Note that fit-object shows that the call contained the parameter init.theta which obviously was not provided by us. The problem is that this init.theta parameter is used by stats::update during refitting resampled data. So fitting resampled data and fitting the original data is slightly different from the perspective of the fitting algorithm. To circumvent this problem we can reimplement the corresponding interface as follows:

my_negbin_trainer <- R6::R6Class(
  classname = "GOF_glmnb_trainer",
  inherit = GOF_model_trainer,
  public = list(
    refit = function(model, data) {
      MASS::glm.nb(formula = formula(model), data = data)
    }))

This way we ensure that the original data set and resampled data set are fitted in the same way.
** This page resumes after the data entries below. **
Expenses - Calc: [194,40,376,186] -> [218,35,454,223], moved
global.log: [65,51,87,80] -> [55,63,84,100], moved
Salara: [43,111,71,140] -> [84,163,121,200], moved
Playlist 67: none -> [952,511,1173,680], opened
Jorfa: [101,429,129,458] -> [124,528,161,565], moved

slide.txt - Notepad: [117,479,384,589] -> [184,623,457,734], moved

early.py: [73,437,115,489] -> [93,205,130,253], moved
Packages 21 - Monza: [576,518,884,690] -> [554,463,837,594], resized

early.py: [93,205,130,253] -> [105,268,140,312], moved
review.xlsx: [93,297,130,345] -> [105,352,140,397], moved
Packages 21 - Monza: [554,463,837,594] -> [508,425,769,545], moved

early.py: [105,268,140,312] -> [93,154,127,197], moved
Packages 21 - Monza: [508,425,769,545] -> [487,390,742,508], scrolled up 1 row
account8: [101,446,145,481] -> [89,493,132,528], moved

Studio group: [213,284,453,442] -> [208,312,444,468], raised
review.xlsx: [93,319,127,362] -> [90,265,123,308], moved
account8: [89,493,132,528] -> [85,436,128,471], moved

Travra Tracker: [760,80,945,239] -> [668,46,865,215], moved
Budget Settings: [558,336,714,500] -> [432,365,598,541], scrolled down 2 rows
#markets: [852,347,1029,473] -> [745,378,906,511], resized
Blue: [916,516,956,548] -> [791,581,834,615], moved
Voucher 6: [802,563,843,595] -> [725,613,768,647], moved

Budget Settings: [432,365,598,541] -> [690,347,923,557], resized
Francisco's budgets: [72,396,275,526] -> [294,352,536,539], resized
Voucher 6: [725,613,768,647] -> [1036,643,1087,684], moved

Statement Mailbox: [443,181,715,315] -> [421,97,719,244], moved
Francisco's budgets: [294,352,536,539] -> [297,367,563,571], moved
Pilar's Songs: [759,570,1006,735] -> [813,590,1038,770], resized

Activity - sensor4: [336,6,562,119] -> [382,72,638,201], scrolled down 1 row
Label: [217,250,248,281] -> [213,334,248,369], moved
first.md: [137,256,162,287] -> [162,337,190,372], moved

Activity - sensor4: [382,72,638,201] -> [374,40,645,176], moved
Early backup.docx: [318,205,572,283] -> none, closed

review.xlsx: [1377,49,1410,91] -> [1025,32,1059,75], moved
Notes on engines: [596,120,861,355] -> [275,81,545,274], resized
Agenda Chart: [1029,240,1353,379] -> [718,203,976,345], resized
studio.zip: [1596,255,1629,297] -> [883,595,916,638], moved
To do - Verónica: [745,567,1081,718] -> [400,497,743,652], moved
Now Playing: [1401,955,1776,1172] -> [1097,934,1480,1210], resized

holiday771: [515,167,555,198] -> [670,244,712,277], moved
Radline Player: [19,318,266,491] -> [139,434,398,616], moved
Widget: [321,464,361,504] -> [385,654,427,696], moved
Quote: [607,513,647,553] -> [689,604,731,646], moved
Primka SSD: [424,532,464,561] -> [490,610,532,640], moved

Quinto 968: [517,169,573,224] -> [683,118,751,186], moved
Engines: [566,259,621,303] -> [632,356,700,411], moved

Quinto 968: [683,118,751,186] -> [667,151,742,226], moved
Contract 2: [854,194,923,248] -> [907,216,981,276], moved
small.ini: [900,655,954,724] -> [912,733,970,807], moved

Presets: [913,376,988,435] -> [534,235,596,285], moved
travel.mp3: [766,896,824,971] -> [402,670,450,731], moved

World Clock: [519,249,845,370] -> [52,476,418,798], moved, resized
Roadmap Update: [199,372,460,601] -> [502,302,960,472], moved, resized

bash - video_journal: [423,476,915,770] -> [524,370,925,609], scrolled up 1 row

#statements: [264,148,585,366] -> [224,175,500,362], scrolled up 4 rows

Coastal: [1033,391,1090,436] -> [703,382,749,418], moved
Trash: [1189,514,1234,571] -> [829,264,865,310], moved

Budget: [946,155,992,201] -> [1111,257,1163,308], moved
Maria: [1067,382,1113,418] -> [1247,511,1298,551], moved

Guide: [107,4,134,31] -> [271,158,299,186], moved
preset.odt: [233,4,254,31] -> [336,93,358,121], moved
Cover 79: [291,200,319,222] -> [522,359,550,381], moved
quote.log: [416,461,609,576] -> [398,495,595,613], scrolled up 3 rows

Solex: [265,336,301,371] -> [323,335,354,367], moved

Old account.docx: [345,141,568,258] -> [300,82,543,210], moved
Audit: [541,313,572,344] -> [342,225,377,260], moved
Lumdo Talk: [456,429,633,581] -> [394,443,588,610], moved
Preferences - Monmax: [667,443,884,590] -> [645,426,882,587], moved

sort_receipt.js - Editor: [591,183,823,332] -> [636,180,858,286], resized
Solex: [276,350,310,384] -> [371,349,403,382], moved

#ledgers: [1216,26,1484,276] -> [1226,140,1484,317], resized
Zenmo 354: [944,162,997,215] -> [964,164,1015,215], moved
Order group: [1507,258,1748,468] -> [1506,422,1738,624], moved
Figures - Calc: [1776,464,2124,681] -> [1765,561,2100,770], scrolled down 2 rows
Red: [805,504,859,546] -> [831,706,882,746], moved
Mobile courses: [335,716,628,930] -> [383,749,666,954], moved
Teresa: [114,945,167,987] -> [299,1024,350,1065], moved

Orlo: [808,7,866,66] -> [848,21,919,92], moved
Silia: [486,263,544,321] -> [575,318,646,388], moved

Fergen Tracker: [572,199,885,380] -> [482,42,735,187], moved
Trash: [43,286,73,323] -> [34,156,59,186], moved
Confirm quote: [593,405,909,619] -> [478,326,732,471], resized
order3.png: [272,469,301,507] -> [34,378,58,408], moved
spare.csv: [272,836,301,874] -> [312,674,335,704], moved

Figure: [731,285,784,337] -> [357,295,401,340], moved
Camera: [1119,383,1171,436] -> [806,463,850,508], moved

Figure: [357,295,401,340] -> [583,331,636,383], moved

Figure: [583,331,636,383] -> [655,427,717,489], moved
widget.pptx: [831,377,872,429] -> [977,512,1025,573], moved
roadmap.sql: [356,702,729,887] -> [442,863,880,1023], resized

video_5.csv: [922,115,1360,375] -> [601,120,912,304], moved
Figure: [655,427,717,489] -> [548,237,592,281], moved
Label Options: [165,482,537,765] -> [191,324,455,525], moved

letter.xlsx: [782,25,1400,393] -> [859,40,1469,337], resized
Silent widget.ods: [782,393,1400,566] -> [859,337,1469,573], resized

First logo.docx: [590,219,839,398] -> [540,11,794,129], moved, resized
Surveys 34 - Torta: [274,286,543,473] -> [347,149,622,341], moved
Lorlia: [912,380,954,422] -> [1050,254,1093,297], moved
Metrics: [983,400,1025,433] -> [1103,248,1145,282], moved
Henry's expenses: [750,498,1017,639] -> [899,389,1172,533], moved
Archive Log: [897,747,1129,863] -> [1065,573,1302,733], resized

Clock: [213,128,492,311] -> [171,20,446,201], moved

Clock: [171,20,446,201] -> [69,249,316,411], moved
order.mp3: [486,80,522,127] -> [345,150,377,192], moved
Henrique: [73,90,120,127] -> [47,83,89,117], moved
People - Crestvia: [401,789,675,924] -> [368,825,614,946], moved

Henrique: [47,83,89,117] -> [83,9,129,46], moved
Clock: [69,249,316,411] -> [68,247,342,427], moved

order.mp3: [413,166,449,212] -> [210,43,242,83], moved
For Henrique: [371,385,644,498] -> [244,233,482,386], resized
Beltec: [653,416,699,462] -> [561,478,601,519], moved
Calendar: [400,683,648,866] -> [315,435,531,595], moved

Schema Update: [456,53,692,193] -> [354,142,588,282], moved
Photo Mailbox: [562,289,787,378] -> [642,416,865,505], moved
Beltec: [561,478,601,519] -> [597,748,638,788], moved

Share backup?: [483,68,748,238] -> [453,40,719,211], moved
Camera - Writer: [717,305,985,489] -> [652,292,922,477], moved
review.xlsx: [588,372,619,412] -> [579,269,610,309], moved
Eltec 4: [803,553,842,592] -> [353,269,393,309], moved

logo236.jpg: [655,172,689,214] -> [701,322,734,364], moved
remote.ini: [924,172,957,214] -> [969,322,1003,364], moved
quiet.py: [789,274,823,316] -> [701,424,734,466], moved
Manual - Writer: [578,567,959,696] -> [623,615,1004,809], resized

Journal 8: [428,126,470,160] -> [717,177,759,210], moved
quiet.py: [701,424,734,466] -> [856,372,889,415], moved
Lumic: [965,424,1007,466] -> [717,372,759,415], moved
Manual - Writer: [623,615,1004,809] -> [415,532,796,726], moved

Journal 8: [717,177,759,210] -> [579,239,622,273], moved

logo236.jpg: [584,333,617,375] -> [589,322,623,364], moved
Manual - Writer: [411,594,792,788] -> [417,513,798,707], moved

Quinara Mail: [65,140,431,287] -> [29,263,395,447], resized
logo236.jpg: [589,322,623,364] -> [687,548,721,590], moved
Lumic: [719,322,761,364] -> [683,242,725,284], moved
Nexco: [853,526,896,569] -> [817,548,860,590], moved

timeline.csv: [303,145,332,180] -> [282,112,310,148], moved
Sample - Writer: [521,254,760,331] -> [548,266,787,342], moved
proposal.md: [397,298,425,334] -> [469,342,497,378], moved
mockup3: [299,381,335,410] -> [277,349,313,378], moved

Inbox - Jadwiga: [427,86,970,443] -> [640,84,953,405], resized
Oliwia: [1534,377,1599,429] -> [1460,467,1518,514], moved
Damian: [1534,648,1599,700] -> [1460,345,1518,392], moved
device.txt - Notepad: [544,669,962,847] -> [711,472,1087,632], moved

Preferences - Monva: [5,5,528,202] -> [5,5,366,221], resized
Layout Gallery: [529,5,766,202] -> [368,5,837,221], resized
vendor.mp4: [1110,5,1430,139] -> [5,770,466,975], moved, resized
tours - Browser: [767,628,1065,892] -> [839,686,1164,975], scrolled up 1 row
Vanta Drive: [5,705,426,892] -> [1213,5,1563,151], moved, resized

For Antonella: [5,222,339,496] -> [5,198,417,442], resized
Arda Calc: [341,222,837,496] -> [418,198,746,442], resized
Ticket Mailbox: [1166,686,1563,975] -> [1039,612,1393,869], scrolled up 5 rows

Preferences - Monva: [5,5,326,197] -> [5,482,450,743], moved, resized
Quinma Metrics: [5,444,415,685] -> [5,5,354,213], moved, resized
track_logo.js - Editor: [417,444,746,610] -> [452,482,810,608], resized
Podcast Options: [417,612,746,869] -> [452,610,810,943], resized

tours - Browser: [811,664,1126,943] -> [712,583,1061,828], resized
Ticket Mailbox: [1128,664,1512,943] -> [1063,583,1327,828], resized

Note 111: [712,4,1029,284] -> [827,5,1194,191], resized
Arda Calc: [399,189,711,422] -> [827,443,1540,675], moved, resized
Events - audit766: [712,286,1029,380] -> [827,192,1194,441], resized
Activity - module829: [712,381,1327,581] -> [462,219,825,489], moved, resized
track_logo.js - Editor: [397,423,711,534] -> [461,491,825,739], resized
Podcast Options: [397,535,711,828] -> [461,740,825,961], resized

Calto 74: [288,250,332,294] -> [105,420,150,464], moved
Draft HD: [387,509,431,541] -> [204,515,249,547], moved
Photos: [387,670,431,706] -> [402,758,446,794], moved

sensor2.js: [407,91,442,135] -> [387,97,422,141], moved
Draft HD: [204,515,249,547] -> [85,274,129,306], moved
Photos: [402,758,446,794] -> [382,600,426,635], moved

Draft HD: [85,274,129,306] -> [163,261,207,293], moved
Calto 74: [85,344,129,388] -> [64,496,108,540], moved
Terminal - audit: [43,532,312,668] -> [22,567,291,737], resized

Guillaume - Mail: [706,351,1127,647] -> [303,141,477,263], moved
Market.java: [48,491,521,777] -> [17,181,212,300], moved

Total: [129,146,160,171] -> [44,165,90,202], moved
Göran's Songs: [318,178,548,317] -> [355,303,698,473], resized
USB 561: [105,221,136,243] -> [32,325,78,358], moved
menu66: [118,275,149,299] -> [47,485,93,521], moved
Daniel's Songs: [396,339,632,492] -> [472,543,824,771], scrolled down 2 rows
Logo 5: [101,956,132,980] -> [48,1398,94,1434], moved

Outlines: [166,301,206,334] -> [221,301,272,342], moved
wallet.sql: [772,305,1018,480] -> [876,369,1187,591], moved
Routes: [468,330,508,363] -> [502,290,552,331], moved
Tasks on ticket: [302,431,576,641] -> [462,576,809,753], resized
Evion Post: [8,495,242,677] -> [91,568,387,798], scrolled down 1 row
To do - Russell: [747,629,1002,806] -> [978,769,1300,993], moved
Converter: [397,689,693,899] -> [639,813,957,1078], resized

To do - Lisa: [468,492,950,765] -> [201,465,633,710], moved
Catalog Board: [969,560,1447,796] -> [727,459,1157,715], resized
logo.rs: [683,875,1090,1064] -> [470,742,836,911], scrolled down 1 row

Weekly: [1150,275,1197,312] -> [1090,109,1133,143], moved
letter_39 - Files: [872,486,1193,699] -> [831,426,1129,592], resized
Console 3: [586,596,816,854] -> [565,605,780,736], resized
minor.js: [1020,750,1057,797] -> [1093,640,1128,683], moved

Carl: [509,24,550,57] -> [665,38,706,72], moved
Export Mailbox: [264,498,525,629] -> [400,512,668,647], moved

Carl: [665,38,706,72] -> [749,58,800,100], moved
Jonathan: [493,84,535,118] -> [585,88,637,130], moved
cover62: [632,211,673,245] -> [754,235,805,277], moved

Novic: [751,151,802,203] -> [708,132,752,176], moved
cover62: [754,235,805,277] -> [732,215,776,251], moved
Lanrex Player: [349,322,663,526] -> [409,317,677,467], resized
Now we can create the GOF-test-class using this new refitting-class

set.seed(1)
mt <- GOF_model_test$new(
  model = fit,
  data = d,
  nmb_boot_samples = 100,
  y_name = "y",
  Rn1_statistic = Rn1_CvM$new(),
  gof_model_info_extractor = GOF_glm_info_extractor$new(),
  gof_model_resample = GOF_model_resample$new(
    gof_model_simulator = GOF_glm_sim_param$new(),
    gof_model_trainer = my_negbin_trainer$new()
  )
)
mt$get_pvalue()
#> [1] 0.36

Lets compare the result with the default GOF-test for glm’s

set.seed(1)
mt2 <- GOF_model(
  model = fit,
  data = d,
  nmb_boot_samples = 100,
  simulator_type = "parametric",
  y_name = "y",
  Rn1_statistic = Rn1_CvM$new()
)
#> Warning in GOF_model(model = fit, data = d, nmb_boot_samples = 100,
#> simulator_type = "parametric", : The GOF-test requires to refit the model.
#> Refitting MASS::glm.nb can be problematic, see vignette New-Models
mt2$get_pvalue()
#> [1] 0.36

In this case the p-values do not differ. However, it could be different in other settings.